### Passage provided

★ ★ ★ ★

Lyman Lovejoy and Bill Ellison tirelessly
work to boost St. Clair County

Story by Paul South
Photos by Graham Hadley and Carol Pappas

Look around one of the top five fastest growing counties in the state, and it is hard to miss the work of two individuals who put county first and profits second. Make no mistake, both are successes in their careers, but they are strong forces for progress, envisioning what can be and becoming the catalysts to make it happen.

Lyman Lovejoy, president and CEO of Lovejoy Realty, and Bill Ellison, president and CEO of I-20 Development Inc., not only share a friendship, they share common traits – perseverance, vision, heart, emphasis on teamwork, integrity, legacy and love of community. That’s what matters most to them, and St. Clair County has become the beneficiary.

 

A cheerleader for the county

For 47 years, Lyman Lovejoy has worked in real estate and development in the county as president and CEO of Lovejoy Realty. His company has built residential subdivisions and farms and helped young couples buy their first home. But he has done more, much more.

He makes it his business to get involved with every city government in the county as well as the County Commission, St. Clair Economic Development Council and other entities that share a common goal of moving forward. He knows every mayor and council member in the county by first name, and when he sees a need, he works to fill it.

He is an essential part of the growth of Margaret, which grew by 278 percent between the 2000 and 2010 censuses. The next five years tacked on another 8 percentage points of growth. When the town needed a drug store, a dentist and a doctor, Lovejoy successfully recruited them to town. He’s done the same in other St. Clair communities.

Don Smith, executive director of the St. Clair EDC, remembers his surprising first encounter with Lovejoy, when Smith was interviewing for the assistant executive director’s role. He expected someone with a large portfolio of successes to be far different from the down-to-earth man he met.

“I expected him to be cutthroat and ruthless,” Smith said. “At the time, I thought it was hard to be that successful without kind of selling your soul a little bit. What I learned quickly was this: Lyman has one of the purest hearts of anyone I’ve ever met. He can’t lie. He tells you everything he’s thinking in the first two minutes after he meets you. He is about as transparent as anybody.”

★ ★ ★ ★

### Supplied material
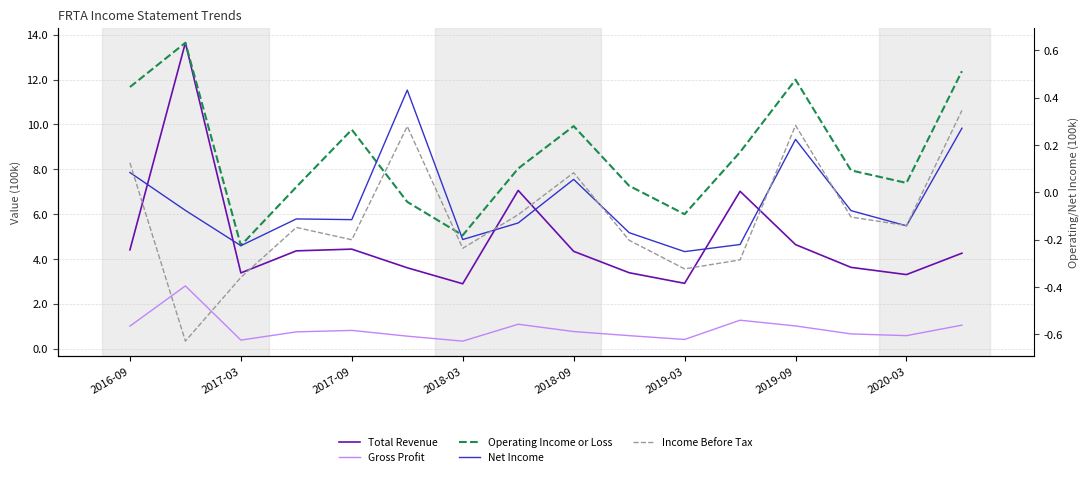

How many data points in Operating Income or Loss are less than 0?

4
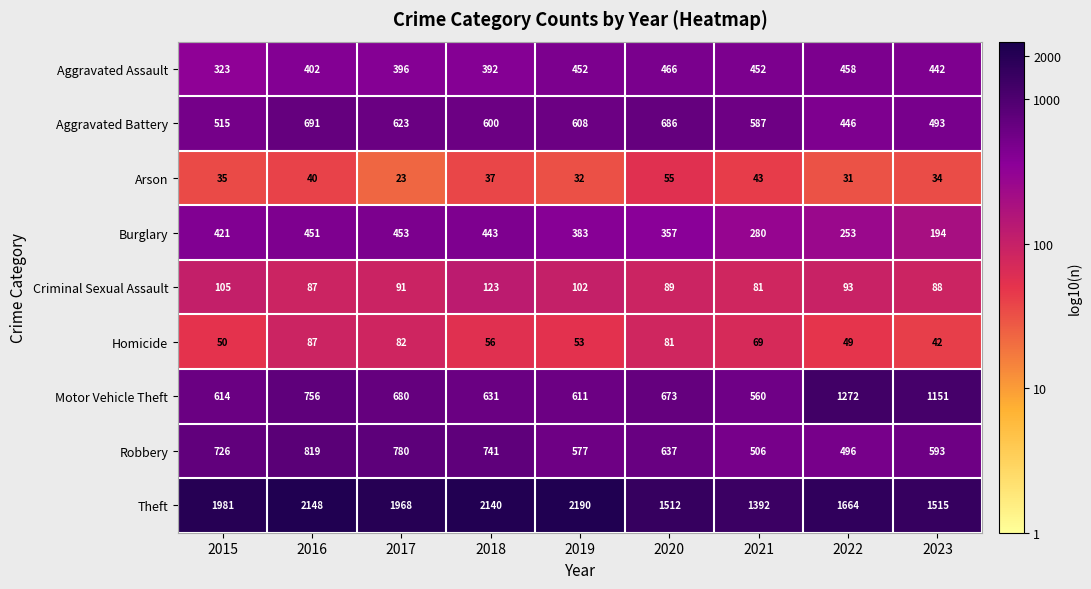

What is the difference between the highest and lowest values at 2023?

1481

★ ★ ★ ★

### Task instructions
1. In the St. Clair County profile, how much did Margaret grow between the 2000 and 2010 censuses?
2. Write the next few paragraphs of the St. Clair County profile, picking up after Don Smith's quote.
The material that comes after the profile is unrelated to it.

### Numbered answers
1. 278 percent

2.
 “We do more business in some parts of the county than others,” said Lovejoy Realty’s Qualifying Broker Brian Camp, who is also Lovejoy’s son-in-law. “But Lyman is still out promoting the county because he loves the people. He loves the life that it promotes. He just thinks it’s a great way of life out here and wants everybody to know about it. He’s just all for the county and its people.”

He has served as chairman of the county’s Industrial Development Board, on the Alabama Real Estate Commission, and been honored by the SCEDC with its Chairman’s Award. Past recipients have included retired Alabama Power executive Tommy Bowers of Pell City, Circuit Judge Bill Weathington of Moody, Spencer Wideman of Ragland’s National Cement and others.

“He believes in a better tomorrow,” Smith said. “While some people see a vacant lot, he sees it’s going to be a piece of property that’s going to be home to a lovely neighborhood, or a store to serve the community or a church that’s going to be a gathering place on Sundays for the community. That’s what he sees. He loves this community.”

For his part, Lovejoy downplays his role. He says his success came with the help of others. In turn, he works to help others.

 “Lyman would tell you he’s in the people business, not really the real estate business,” said Camp, who’s worked alongside Lovejoy for 20 years. “He digs down in every aspect of their lives, where they work, where they go to church, what they’re doing. It just naturally comes to him, helping people in their lives, then he works with them on their houses and land. He works to help people get jobs or move from one position to the other. He’s actually involved in more of people’s lives than just real estate.”

Camp added, “Ninety-nine percent of what Lyman does in the community is not about real estate. He helps and works to make a difference and stumbles into business while doing that.”

Smith agreed. “I’ve walked up behind him while he’s talking, and he’s not even talking about his properties, but about the county. He’s a one-man marketing machine for the county.”

For Lovejoy, it’s not about a transaction or numbers. Over the years, Lovejoy’s firm has owner-financed home mortgages for folks whose credit may not be up to par.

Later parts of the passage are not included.